President Abdulla Yameen launched Monday morning a US$400 million project awarded to China’s Beijing Urban Construction Group to build a new runway at the Velana International Airport.
Speaking at the inauguration ceremony, Adil Moosa, managing director of the state-owned Maldives Airports Company Ltd, said the new runway will be completed in 2018.
“This is our journey towards President Yameen’s vision of the airport catering to seven million passengers a year,” he said, referring to ambitious plans unveiled in April last year to upgrade the main international airport with US$800 million worth of foreign loans.
The 3,400-meter-long, 60-meter-wide runway will open the airport to the Airbus A380 jetliner, the world’s largest passenger airline, Adil said. It will be developed parallel to the present runway, which will be converted to a taxiway to make landings easier and resolve runway traffic issues.
The Chinese construction giant will also build a fuel farm with a storage capacity of 45 million litres and a cargo complex with the capacity to handle 120,000 tonnes.
In his remarks at the ceremony, BUCG Chairman Chen Dai Hua said 78 percent of land reclamation for the new runway is now complete.
Reclamation work to expand the Hulhulé island by some 62 hectares – subcontracted to the Dubai-based Gulf Cobla – is expected to be complete by the end of May.
“All required materials for the runway construction are under shipment. Heavy-duty vehicles have arrived on site,” he said,
Describing BUCG as “among the most respected construction and project management companies in China,” he said ongoing projects include the new Beijing airport.
“In September 2014, during a visit of His Excellency President Mr Xi Jinping to the Maldives, both governments agreed to build the 21st-century maritime silk road by deepening mutual trust and enhancing connectivity,” he added.
As the general contractor of the “gateway for both capitals,” Dai Hua said BUCG will also strengthen the friendship between China and Maldives.
The Maldivian government had secured a US$373 million concessionary loan from the Chinese EXIM Bank in December 2015 for the runway project. Loan agreements worth US$200 million have also been signed with the Saudi Fund for Development, the Kuwait Fund and the OPEC Fund to finance the airport expansion.
A contract was signed with the Saudi Binladin Group in May 2015 to build a new passenger terminal for an undisclosed amount.
Both the opposition and international financial institutions have warned that the Maldives is facing a high risk of debt distress due to the current administration’s unprecedented infrastructure scale-up, which includes the US$200 million China-Maldives Friendship Bridge.
As a result of large-scale borrowing, the International Monetary Fund predicts that the Maldives’ debt will reach 121 percent of GDP by 2020.
But Yameen previously said that the government expects “a full return from the airport in the not-too-distant future.”

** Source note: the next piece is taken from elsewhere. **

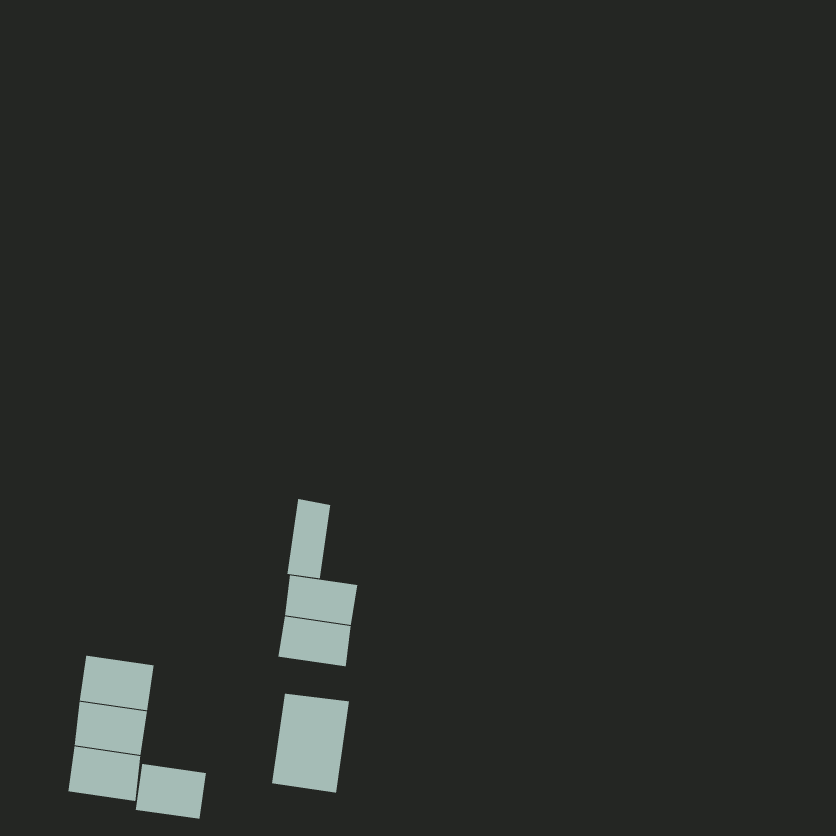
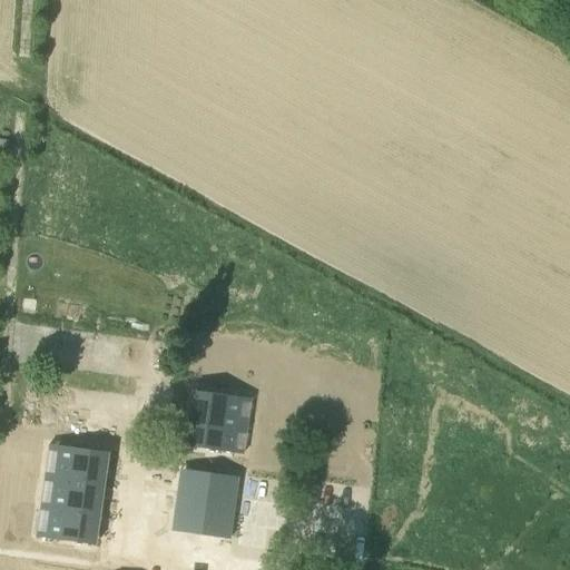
building: [287,498,331,579] -> none
building: [135,763,206,820] -> none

In November, MACL meanwhile paid US$271 million to Indian infrastructure giant GMR as compensation for the termination of its concession agreement to upgrade and manage the airport.
It was later revealed that the central bank used the Maldives’ international reserve to buy a US$140 million bond from the airport company to help settle GMR’s arbitration award.
MACL MD Adil said today that GMR had no plans to build a runway. The Indian developer’s main focus was to “pave the way to do as much business as possible at the airport.”
After Yameen called the previous government’s decision to lease the airport “an economic crime,” GMR had accused the president of “sullying” the company’s reputation with incorrect figures.
Speaking at the ceremony, Economic Development Mohamed Saeed meanwhile heaped praise on Yameen, calling him “a living legend and a hero”.
Upon completion of the expansion project, Saeed said “there is no reason this airport would not be the most beautiful in the world.”
Saeed said MVR1.8 billion (US$118 million) has been invested in the airport since Yameen assumed office in November 2013, stressing that the funds came from the MACL’s savings.
The investments included repairing the existing runway and attracting fast food franchises. A top class VIP terminal will also be completed by the end of the year, he said.
Wang Fukang, Chinese Ambassador to the Maldives, said both sides have been implementing important agreements reached during Xi Jinping’s visit in 2014, “further developing the China-Maldives future-oriented, all-round, friendly, cooperative partnership.”